BOISE—As the Memorial Day holiday approaches, Idaho Transportation Department’s Office of Highway Safety (OHS) joins law enforcement agencies across the state in reminding all drivers of the importance of seat belts.

Law enforcement officers across Idaho will take part in the nationwide Click It or Ticket campaign beginning NOW and running through June 2. During the effort, additional officers will be on the roads enforcing Idaho’s seat belt law.

“We know that seat belts save lives but still see too many people choose not to buckle up,” said ITD Highway Safety Manager John Tomlinson. “Hopefully this effort will help Idahoans make the right choice – especially as we head into the busy summer months.”

Memorial Day weekend marks the unofficial start to summer and the beginning of the 100 Deadliest Days of summer driving. The 100 Deadliest Days refers to the period of time between Memorial Day and Labor Day weekends when there is an increase in crashes.

In 2018, 38 people who died in car crashes during the summer months were not wearing seat belts.

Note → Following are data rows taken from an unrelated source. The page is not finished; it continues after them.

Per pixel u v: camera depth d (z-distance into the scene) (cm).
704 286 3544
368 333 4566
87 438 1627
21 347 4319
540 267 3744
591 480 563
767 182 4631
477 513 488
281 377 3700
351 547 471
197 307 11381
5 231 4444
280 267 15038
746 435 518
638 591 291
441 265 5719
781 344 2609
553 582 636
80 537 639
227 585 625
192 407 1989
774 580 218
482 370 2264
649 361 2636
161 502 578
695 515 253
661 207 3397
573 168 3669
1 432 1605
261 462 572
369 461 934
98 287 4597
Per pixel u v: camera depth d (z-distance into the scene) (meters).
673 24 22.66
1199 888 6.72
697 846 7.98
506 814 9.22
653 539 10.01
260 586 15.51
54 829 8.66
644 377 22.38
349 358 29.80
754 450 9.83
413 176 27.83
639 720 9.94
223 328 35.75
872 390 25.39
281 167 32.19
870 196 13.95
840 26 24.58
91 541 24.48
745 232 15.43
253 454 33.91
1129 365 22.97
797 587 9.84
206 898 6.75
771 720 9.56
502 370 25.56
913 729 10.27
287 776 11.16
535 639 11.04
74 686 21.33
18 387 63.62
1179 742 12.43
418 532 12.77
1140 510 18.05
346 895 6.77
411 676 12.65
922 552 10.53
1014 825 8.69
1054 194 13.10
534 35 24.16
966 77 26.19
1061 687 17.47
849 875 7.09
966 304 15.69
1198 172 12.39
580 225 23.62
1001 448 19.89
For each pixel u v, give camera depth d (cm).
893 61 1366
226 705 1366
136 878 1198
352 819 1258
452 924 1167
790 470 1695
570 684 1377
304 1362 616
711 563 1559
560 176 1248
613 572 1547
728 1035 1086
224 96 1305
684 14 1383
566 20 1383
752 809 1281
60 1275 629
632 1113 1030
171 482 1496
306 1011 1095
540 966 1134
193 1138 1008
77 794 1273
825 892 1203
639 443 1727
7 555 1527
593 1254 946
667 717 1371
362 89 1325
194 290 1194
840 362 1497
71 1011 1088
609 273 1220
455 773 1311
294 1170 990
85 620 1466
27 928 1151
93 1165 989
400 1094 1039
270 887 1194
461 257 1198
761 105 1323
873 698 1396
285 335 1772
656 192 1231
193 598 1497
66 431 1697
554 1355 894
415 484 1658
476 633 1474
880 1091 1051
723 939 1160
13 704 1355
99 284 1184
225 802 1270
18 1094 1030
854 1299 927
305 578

“Buckling up is the simplest thing you can do to limit injury or save your life during a crash,” Tomlinson said. “When you use a seat belt you are increasing your odds of surviving a crash by 50 percent – it is so easy to do and we know it works.”

While officers will be issuing citations for failing to wear seat belts, Tomlinson says this isn’t about getting people in trouble, it’s about getting them home safely.

“Seat belts are a wonderful way to take care of ourselves and the people we care about,” Tomlinson said. “Buckle up – every trip, every time.”